-- Problem description --
Reproduce the passage of the review of The Dead Secret that runs from "Review by Matt" up to and including "plot. It’s absurd.".

-- Document section --
━━━

The Dead Secret by Wilkie Collins

Review by Matt B. (BuffaloSavage)

Friend and rival to Charles Dickens, Collins wrote this mystery between the readable Hide & Seek and his best novel The Woman in White. The Dead Secret is well-written enough but padding with irrelevant scenes hinders the pace of the story. Another problem is the plot. It’s absurd.

Just when the reader is wondering whether to bail, however, Collins will introduce a bit player or set piece that is too appealing to turn one’s back on. Mr. Phippin, wonderful comic relief, plays the martyr to dyspepsia. The housekeeper Mrs. Pentreath and steward Mr. Munder of the creepy mansion are very well drawn indeed. Their interview with Uncle Joseph gives Collins a chance to skewer pomposity and respectability (too bad Uncle Joe fails to be consistently fun). Finally, Andrew Treverton and his rotten companion Shrowl call to mind sleazy characters in Oliver Twist. In Hide & Seek, Collins puts a woman who is deaf at center-stage, but the use of a blind character in this one is not nearly as inventive or convincing.

So, loyal readers, read it for the characters, if plot is not so important to you. Another reason to read it is to sharpen the critical sense. Just where does Collins’ handling of the secret go awry? We’re able to guess the secret fairly early on so the element of surprise rather fades away.

━━━

[Saved entries]
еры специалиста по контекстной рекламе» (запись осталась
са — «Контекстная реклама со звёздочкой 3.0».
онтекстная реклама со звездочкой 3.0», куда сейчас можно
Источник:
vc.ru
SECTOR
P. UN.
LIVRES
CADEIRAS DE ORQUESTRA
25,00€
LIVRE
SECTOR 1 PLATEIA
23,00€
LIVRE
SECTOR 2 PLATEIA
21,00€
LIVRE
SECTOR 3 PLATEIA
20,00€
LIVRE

━━━

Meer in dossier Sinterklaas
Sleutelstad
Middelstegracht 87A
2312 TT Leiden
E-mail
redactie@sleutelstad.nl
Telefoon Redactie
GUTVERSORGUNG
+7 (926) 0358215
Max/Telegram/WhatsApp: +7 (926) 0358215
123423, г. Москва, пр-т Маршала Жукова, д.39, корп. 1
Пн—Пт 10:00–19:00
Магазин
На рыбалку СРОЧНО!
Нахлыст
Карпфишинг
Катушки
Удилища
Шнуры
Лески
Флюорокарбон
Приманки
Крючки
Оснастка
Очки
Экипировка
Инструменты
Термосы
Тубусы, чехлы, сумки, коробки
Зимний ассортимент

━━━

-- Exercise answer --
Review by Matt B. (BuffaloSavage)

Friend and rival to Charles Dickens, Collins wrote this mystery between the readable Hide & Seek and his best novel The Woman in White. The Dead Secret is well-written enough but padding with irrelevant scenes hinders the pace of the story. Another problem is the plot. It’s absurd.